Offering mile after mile of sun-soaked sands, and a time portal to the mighty civilisations of the past, Durres is a sun-soaked gem of the Adriatic. Albania's second-largest city has a more airy, laidback atmosphere than the capital, Tirana, which lies just 20 miles away. The beach life draws sun-worshipers to the golden sands, but it's the horseshoe curve of Durres' magnificent Roman amphitheatre, which cements the city as a true must-visit.
Gladiators once battled to the death beneath the steep banks of the arena's stone terraces, and as many as 20,000 people could squeeze into the giant amphitheatre to generate a frenzied, fevered atmosphere. Built by Roman Emperor Trajan in the second century, it remains one of the largest and grandest Roman constructions in the Balkans. Destroyed twice by earthquakes, the site was only re-discovered in 1966, and even now time may be running out to see the wonder in all of its glory - it's listed as one of the world's most endangered cultural treasures. The Archaeological Museum is blessed with a mesmerising collection and has been displaying unearthed relics from the Roman, Greek and Hellenistic periods since it opened its doors in1951.

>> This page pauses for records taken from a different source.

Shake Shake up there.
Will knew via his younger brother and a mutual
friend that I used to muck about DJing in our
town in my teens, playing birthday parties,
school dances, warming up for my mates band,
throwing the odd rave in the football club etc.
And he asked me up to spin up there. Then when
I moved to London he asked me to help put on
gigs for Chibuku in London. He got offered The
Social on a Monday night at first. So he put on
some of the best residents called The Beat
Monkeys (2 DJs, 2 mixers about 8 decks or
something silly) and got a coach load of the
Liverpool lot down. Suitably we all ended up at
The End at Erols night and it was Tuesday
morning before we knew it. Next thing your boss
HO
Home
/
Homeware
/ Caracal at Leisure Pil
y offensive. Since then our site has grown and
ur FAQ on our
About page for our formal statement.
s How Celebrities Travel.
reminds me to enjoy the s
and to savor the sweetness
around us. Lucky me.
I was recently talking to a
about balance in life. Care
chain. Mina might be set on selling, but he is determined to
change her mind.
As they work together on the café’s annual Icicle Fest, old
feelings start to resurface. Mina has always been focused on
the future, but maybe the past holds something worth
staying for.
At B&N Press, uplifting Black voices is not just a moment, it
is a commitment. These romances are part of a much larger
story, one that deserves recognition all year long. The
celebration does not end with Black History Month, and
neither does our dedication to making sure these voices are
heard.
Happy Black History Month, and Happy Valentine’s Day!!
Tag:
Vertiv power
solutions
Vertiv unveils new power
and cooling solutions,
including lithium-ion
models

A stretch of the crumbling walls of the city's castle remains defiantly standing, and the fortifications are headed up by a round Venetian tower. Rise up the narrow staircase to the roof, where you can gaze over the busy beach, and toast the dipping sunset with a drink. Enjoy some traditional Albanian fare in the form of fergese - a clay-baked blend of peppers, feta and tomatoes. Or plump for tender lamb, ladled with cool yoghurt sauce. Spinach-stuffed pies - called Byrek - are the perfect streetfood pick me up in these parts.